U.S. Air Force Capt. Kimberly Dowd, 355th Aerospace Medical Squadron human performance flight commander, shows Chris Edwards, 355th Operations Group honorary commander and owner of Tucson Appliance, how a static flight simulator operates at Davis-Monthan Air Force Base, Ariz., Dec. 2, 2015. With an attachment above the simulator allows pilots to experience reduced oxygen induces hypoxia without the dangers of flying. (U.S. Air Force photo by Airman 1st Class Ashley N. Steffen/Released)

U.S. Air Force Senior Airman Paul Ebiya, 355th Medical Support Squadron pharmacy technician, shows members of the base’s Honorary Commanders Program a demonstration  of the new pharmacy machine, the Pharmassist, at Davis-Monthan Air Force Base, Ariz., Dec. 2, 2015. The Pharmassist can refill 100 prescriptions per hour with little to no mistakes. (U.S. Air Force photo by Airman 1st Class Ashley N. Steffen/Released)

U.S. Air Force Senior Airman Paul Ebiya, 355th Medical Support Squadron pharmacy technician, shows members of the base’s Honorary Commanders Program a demonstration of the new pharmacy machine, the Pharmassist, at Davis-Monthan Air Force Base, Ariz., Dec. 2, 2015. The Pharmassist can refill 100 prescriptions per hour with little to no mistakes. (U.S. Air Force photo by Airman 1st Class Ashley N. Steffen/Released)

DAVIS-MONTHAN AIR FORCE BASE, Ariz. -- Like Willy Wonka's Chocolate Factory a military installation can be a world of mystery to those outside its gates.
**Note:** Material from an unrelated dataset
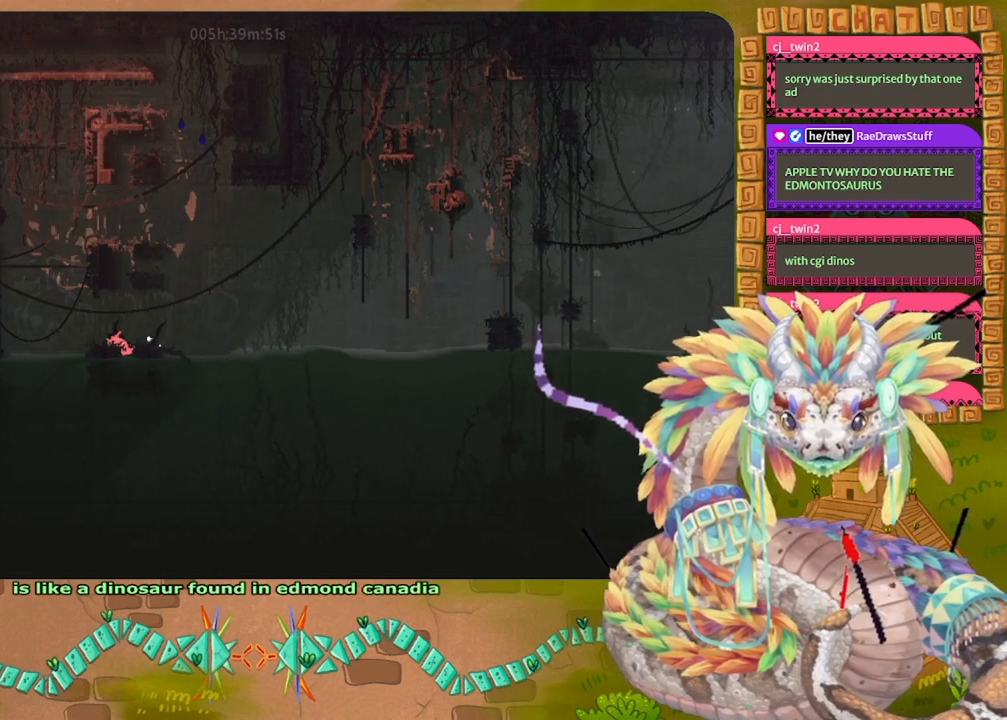
{"keys": ["left"], "events": []}
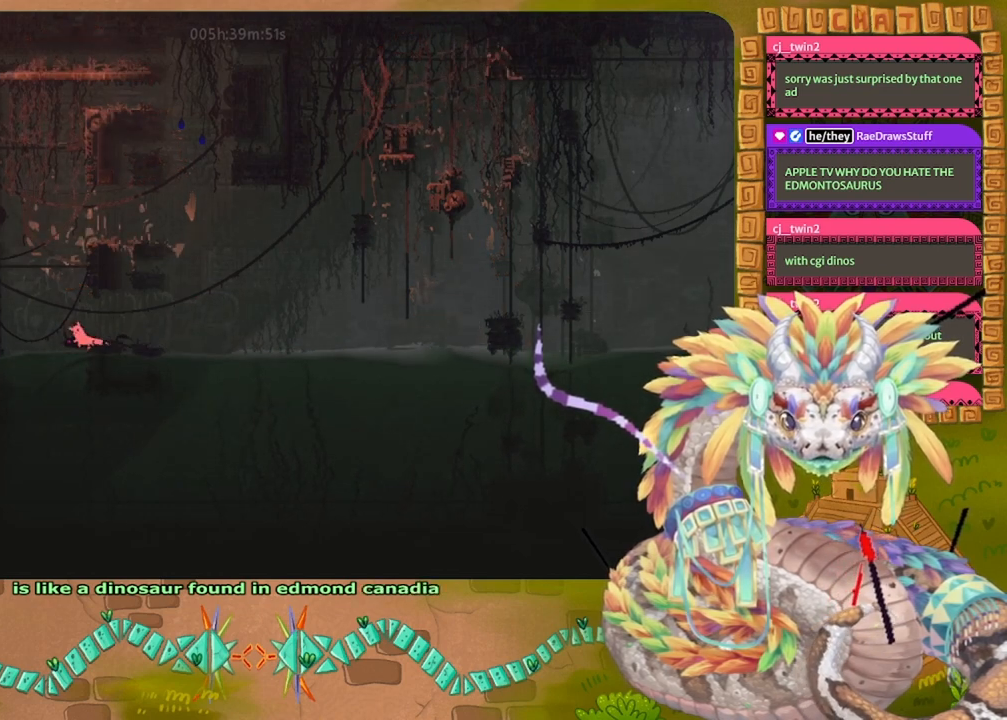
{"keys": ["left", "up"], "events": [[167, "up", "down"]]}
The D-M AFB Honorary Commander Program allows local civic and business leaders to gain a better understanding of the various missions and units on base by providing tours and activities. 
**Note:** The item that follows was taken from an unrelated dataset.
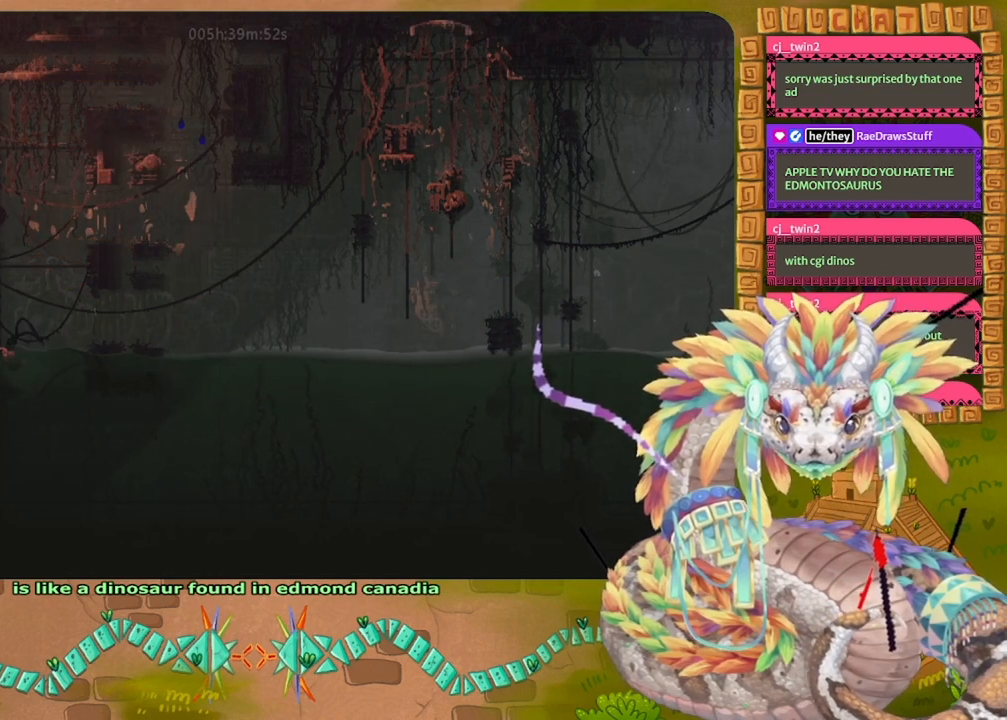
{"keys": ["left", "up"], "events": [[167, "down", "up"], [433, "up", "down"]]}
There are approximately 50 honorary commanders in the program. These commanders gain access to D-M AFB, creating a bridge from the local community to the base. Each commander is paired up with a unit for a term of two years.

In turn, the military commanders and their units gain the opportunity to learn more about the community in which they live.  D-M AFB commanders and personnel benefit through increased association with the community and its leaders.

"It is a way we can bring community leaders into the Air Force and base to learn more about us, so that they can go out and share that information to people they know in the area." said Nicole Dalrymple, 355th Fighter Wing Public Affairs community relations chief.

The base hosts quarterly immersion tours where a unit or specific mission is highlighted to help inform the honorary commanders. D-M also invites honorary commanders to large base events to help them learn about the base and its mission.

They also have one-on-one relationships with their units. There they meet Airmen and learn about their jobs, families, as well as, attend squadron or group functions like holiday parties and award ceremonies.

Recently the group was given a tour of the 355th Medical Group which incorporated all four of the medical squadrons, the Health and Wellness Center followed by the Medical Clinic.

"We saw and did things a lot of people have not seen or done before," said Tom Murphy, 12th Air Force honorary commander. "The best (part) was that at each stop, there was a young Airman explaining how they did their jobs."

The quarterly tours allow the honorary commanders to learn about more than just their assigned squadron, expanding their coverage to the rest of D-M AFB's mission.

"There is isolation sometimes between the military and the community, where if you're not military you don't really know what's going on, on the inside," said Mark Taylor, 43rd Electronic Combat Squadron honorary commander. "Every time I come out here I'm learning a little bit more about different squadrons and how they work together and what their uses are."

Honorary commanders hold a ticket to bridge the gap between the community and the force behind the gate.